The answer to this can be viewed as a measure of management commitment to environmental issues. Most printers recycle their waste from the pressroom, but it is better to decrease this waste by minimizing its initial production. Automated press controls and sensors can help, though they may be expensive for small printers. Other measures include better oversight of setup procedures, care in handling paper stocks, and climate control to eliminate spoilage.Questions About a Print Project
- Can the project be printed on recycled paper containing post-consumer fiber?

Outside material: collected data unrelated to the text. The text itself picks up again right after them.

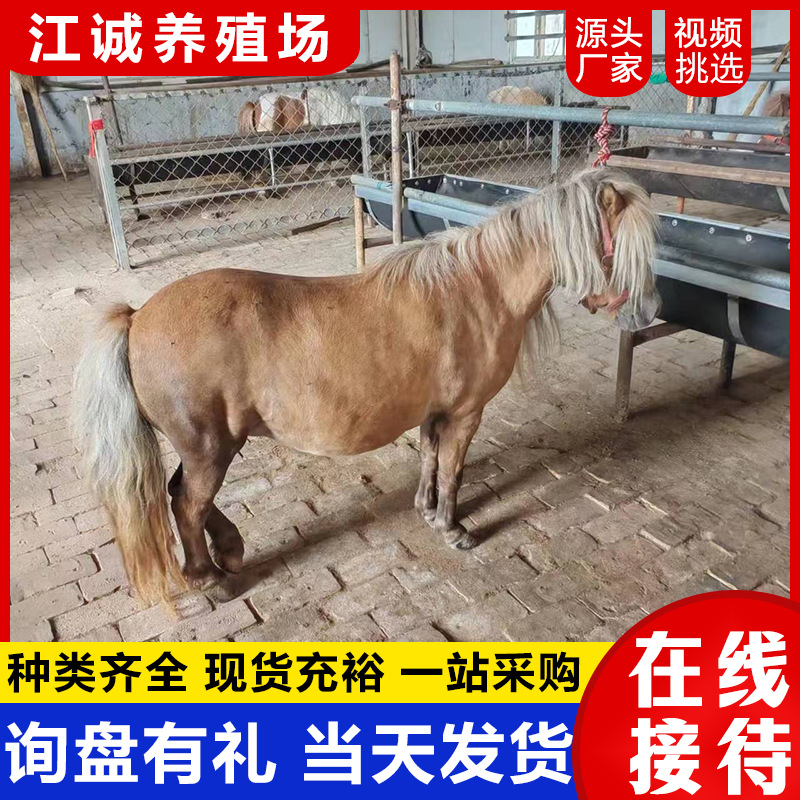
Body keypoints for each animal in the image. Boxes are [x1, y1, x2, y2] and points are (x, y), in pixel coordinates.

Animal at [74, 168, 660, 609]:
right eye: (625, 247)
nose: (649, 309)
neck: (478, 288)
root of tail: (137, 317)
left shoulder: (435, 412)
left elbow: (430, 459)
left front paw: (426, 509)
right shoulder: (466, 412)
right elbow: (454, 469)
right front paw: (453, 527)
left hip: (209, 445)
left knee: (183, 496)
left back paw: (230, 549)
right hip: (207, 446)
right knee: (188, 504)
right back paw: (209, 577)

The answer will determine not only whether a printer can obtain recycled paper, but also whether he or she has a practical knowledge about the characteristics, applications, and environmental advantages of different types of recycled paper currently available. - How bright must the paper be?
Printers should consider using unbleached or alternatively bleached paper, though it may not be as white as conventional, chlorine-bleached paper. - Can the project be printed with low-polluting or recycled inks?
Inks represent a potential source of air pollutants, and new inks are available that emit fewer chemicals. In some cases, soy- or vegetable-based inks may be an environmentally suitable option. Another consideration are inks containing heavy metals: Lead, cadmium, mercury, and other metals are commonly used to produce some colors, but they can cause toxic problems when they enter landfills or incinerators. Printers should be able to indicate the heavy-metal content of inks needed for particular projects, and suggest substitute inks or color when possible. - What is being done to cut ink waste?
The way a printer manages ink waste indicates its commitment to pollution prevention. Methods of reducing ink waste include improved ordering, press-management techniques, and cleanup procedures. Waste ink also can be recycled or re-blended into new inks. - What is being done to improve the recyclability of the print project?
Coatings, laminates, inks, foils, adhesives, labels, and paper selection will all affect the recyclability of a printed document. A printer should be able to provide information on the environmental impact of a project’s design specifications, and suggest alternatives when possible.